◆ PASSAGE FOR REVIEW:
__________

The final article in this journal selection from The Eternal Network book is “Seven Theses on the Fediverse and the Becoming of FLOSS,” by Aymeric Mansoux and Roel Roscam Abbing. This is a thorough discussion of “federated networks” and is one of the most significant developments in alternative network cultures of recent years. Today’s discussion of the Fediverse echoes many aspects of everything that was on the agenda within the festival and its publication, including questions of selective online presence, care, and precarious communities, platform independent and co-developed platform infrastructures, and environmental sustainability. Mansoux and Abbing’s piece reminds us of the contradictions within network culture, often pertaining to the inherent neoliberal nature of digital networks. In this context, the Corona crisis might also be a chance to push things into new directions. In a recent post to the email list Nettime, the Austrian net theorist and sociologist Felix Stalder argues that the Corona crisis exposes the existence of systemic levels of power that neoliberal agendas have long tried to hide or divert attention away from. This exposure might lend more power to critical analysis such as that put forward by Ulises Ali Mejias at the transmediale 2020 conference. He delivered a strong statement on digital network colonialism, drawing parallels between the current model of exploiting user data and the rigid, inflexible contracts that Spanish settlers drew up for Indigenous populations. Here, there was an unspoken opt-in only logic that you would have to sign the contract or face extermination. While stating that the level of violence and historical developments are not completely comparable (so as not to belittle victims of colonialism), Mejias’s metaphor is still powerful, also concerning new forms of violence—especially if we think about the dialectics of enabling and disabling that make up the current digital culture. It is obvious now, in the pandemic crisis, that digitalization and the Internet give us essential tools for social life and societal organization on all levels. It is also easy to forget how these come at a price, which is not only about surveillance and data exploitation, but also about systems and infrastructure: we need them to stay afloat in the outsourced logic of the network society—financially, socially, and also culturally.

__________

◆ PROVIDED MATERIAL:

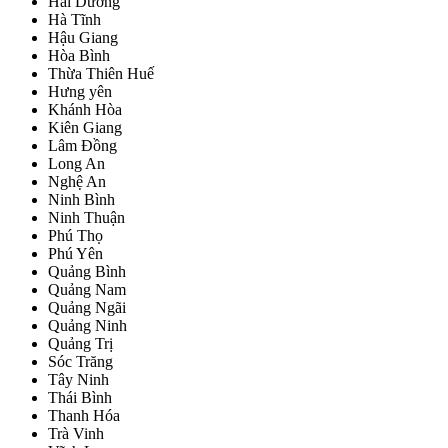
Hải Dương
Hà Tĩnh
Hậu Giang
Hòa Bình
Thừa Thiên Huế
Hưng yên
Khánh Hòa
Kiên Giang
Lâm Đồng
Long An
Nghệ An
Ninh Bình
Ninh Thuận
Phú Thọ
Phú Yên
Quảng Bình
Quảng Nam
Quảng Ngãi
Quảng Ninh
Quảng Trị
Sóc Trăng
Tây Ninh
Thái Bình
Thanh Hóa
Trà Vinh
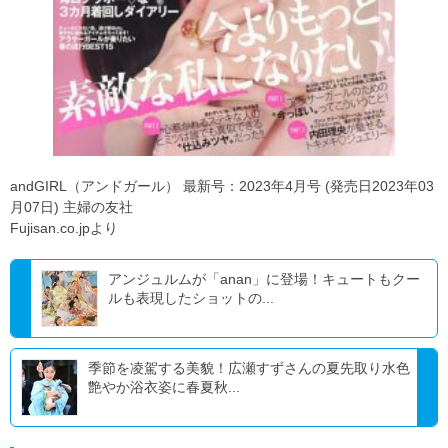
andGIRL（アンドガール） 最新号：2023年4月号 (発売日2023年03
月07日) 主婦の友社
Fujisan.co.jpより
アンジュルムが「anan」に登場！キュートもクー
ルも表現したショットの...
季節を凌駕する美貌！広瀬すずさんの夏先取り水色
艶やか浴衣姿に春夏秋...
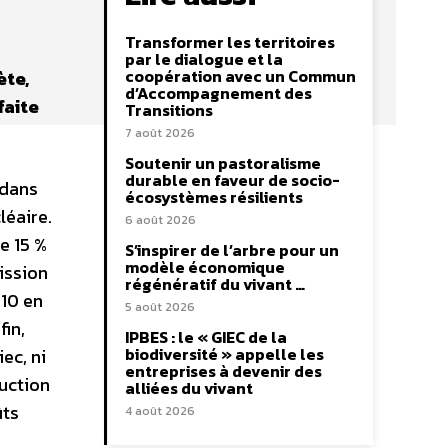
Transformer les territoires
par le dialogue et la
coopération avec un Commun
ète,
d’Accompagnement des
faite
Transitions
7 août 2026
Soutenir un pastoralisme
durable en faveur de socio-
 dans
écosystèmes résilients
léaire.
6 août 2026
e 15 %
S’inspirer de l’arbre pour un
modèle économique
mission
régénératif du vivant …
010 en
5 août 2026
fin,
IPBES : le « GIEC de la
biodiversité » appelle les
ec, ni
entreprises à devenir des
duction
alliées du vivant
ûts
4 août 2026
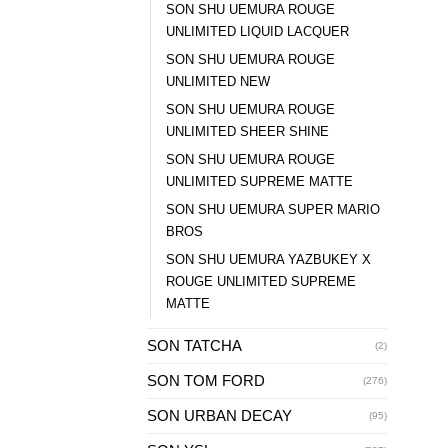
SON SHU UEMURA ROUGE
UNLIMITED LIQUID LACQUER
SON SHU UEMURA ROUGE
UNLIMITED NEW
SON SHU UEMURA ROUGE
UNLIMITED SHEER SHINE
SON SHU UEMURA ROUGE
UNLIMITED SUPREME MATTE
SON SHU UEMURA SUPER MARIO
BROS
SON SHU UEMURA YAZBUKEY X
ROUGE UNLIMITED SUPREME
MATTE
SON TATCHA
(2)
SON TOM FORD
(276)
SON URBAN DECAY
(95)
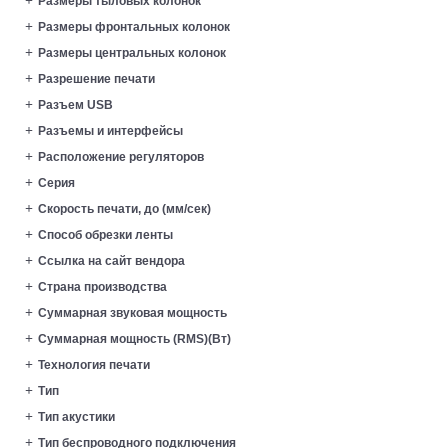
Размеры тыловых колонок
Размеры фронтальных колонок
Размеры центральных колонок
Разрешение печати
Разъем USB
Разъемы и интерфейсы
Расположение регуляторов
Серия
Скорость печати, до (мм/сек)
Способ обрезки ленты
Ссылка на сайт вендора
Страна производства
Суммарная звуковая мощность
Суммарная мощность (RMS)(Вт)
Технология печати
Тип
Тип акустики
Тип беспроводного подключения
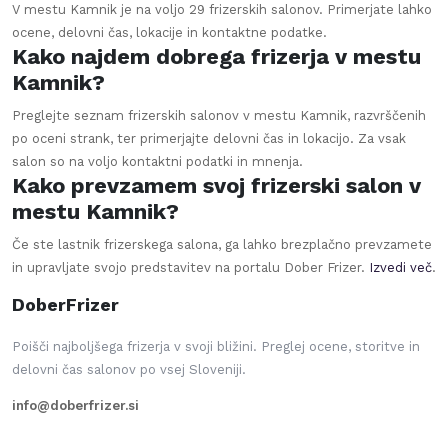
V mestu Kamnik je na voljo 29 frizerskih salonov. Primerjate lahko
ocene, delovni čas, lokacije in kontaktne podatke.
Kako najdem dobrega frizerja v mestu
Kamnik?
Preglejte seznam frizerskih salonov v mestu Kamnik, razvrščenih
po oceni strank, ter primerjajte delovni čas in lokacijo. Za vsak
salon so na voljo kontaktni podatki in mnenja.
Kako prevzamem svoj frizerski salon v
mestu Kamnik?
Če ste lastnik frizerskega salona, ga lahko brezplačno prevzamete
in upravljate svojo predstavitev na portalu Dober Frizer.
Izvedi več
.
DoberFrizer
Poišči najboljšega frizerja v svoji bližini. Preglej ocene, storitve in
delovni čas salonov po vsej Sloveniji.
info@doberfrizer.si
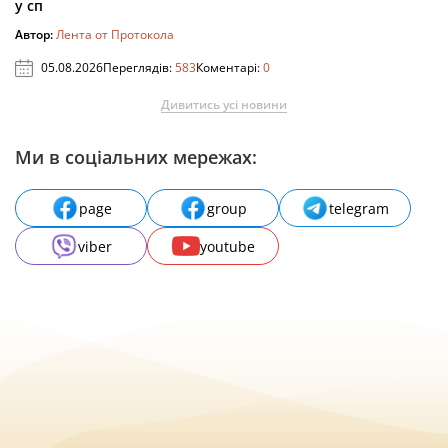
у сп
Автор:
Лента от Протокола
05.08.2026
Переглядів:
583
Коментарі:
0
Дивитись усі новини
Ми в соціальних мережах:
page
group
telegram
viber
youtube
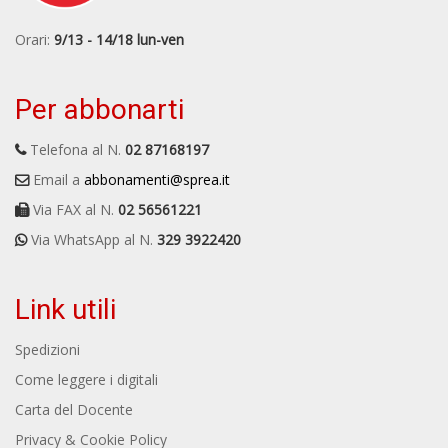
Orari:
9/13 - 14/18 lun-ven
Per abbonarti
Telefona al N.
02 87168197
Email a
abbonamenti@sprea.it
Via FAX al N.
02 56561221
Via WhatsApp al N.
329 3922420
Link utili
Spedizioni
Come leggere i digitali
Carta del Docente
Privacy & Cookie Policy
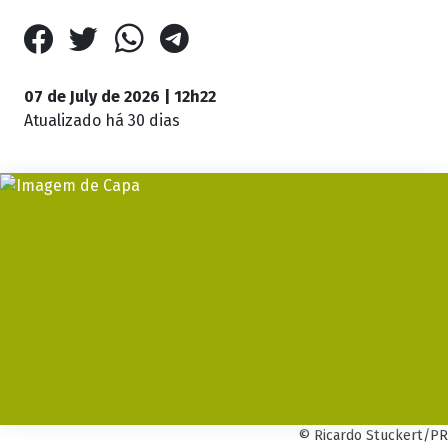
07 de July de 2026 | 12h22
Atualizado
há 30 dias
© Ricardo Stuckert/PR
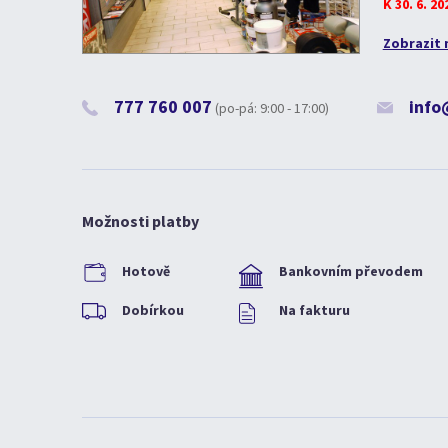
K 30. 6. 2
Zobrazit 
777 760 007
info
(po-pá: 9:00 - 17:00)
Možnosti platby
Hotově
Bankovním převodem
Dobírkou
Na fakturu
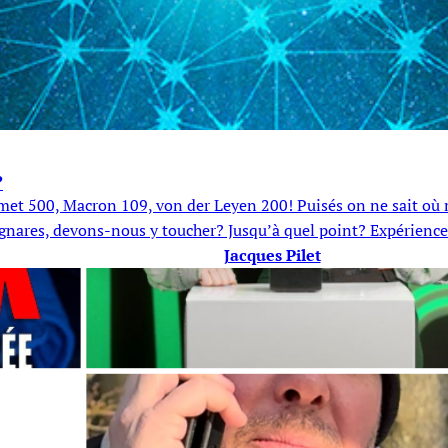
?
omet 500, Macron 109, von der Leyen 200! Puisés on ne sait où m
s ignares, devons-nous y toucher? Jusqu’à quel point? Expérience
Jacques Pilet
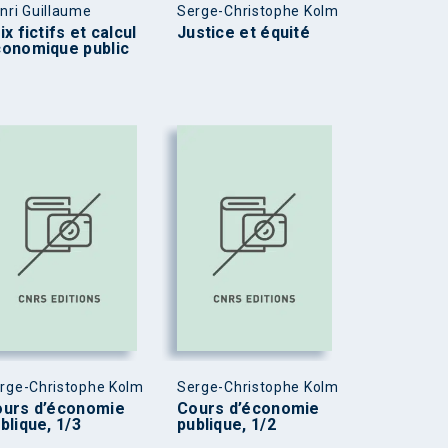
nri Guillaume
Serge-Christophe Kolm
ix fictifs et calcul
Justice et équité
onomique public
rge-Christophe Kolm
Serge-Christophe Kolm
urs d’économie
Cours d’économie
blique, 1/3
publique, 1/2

__________

◆ YOUR GOAL:
Please answer these questions using the Fediverse passage above:
1. Who wrote "Seven Theses on the Fediverse and the Becoming of FLOSS"?
2. On which email list did Felix Stalder post his argument about the Corona crisis?
3. At which conference did Ulises Ali Mejias speak on digital network colonialism?

◆ TASK OUTPUT:
1. Aymeric Mansoux and Roel Roscam Abbing
2. Nettime
3. The transmediale 2020 conference